Business / Auto Policy

Trade-in system seen as way to boost new energy vehicle sales

By Li Fusheng (China Daily) Updated: 2016-08-15 07:56

Trade-in system seen as way to boost new energy vehicle sales

A new energy car at the Beijing auto show in April. Some Chinese electric carmakers aremulling over trade-in plans for new energy vehicles. Zhang Haiyan / For China Daily

Industry leaders are set to fine-tune the mechanics of the NEV sales sector to meet customer expectations

Chinese electric carmakers are introducing trade-in plans for new energy vehicles, a move industry insiders believe will help stimulate the booming sector in the world's largest auto market.

Zhao Changjiang, head of BYD's Beijing and Tianjin sales division, told China Daily that the company is working on a trade-in plan, which will be unveiled as early as 2017.
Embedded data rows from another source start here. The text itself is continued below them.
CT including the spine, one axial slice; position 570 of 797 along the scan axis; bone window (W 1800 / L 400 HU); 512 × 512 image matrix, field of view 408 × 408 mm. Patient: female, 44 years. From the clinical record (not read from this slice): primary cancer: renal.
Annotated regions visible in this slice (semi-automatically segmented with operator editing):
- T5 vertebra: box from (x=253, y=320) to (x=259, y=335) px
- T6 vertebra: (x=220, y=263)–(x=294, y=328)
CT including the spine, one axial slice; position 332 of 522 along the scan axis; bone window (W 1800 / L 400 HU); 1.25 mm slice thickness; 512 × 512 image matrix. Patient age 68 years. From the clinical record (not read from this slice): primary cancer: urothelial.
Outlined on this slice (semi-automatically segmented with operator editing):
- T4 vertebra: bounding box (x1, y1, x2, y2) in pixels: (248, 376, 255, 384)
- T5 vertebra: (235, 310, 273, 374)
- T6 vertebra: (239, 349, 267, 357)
"The plan will be drafted in accordance with national regulations to meet the customer demand (for trading in their used cars)," he said, declining to offer more details.

BYD is one of the most popular new energy car brands in China, accounting for 30 percent of the market in the first quarter of 2016.
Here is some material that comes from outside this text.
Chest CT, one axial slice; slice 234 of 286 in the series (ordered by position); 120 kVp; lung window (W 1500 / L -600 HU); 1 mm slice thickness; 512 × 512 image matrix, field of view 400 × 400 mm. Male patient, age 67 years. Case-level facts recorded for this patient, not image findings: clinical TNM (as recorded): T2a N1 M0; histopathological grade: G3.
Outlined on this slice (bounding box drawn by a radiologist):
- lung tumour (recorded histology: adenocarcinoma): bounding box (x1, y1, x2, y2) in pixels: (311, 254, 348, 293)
Beijing Business Today reported that BJEV, the new energy vehicle arm of BAIC Group, has similar plans.

"We have been conducting related studies in the field of used new energy cars for several years, and our plan will be made public by the end of the year," said Zhang Yong, general manager of BJEV's sales company.

China has become the world's largest market for new energy vehicles, with 207,000 units, including pure electric ones and plug-in hybrids, sold in the first seven months of the year, according to the China Association of Automobile Manufacturers.

Despite the sales of new cars, the country lacks a system for evaluating and trading in used cars.

Experts agree that the situation is the result of several causes: there are few new energy vehicles in the market - they accounted for about 1 percent of China's total car sales at the end of 2015 - and their evaluation demands more professional expertise than gas-powered cars.

But they believe that the carmakers' move will be an industry model and help speed up the development of a system of evaluation and trade in the used car market. Their trade-in plans will also stimulate new car sales.

Ma Lianhua, a new energy car dealer in Beijing's Tongzhou district, said one of the conerns of potential customers is how to deal with the battery when its warranty expires.

According to a notice four ministries released in early May 2015, carmakers are required to offer an eight-year or 120,000-kilometer warranty for new energy car batteries and electric motor systems.

"If they put in place such a plan, they leave customers with no worries, and surely it will boost our sales," said Ma, an auto reporter-turned car dealer, who is selling about 30 new energy vehicles a month.

Meanwhile, experts warn that national standards for the recycling and disposing of batteries should be established as soon as possible.

According to the China Automotive Technology and Research Center, there will be 120,000 to 170,000 metric tons of used batteries in the country by 2020 based on China's plan to have 5 million electric cars on the roads by then.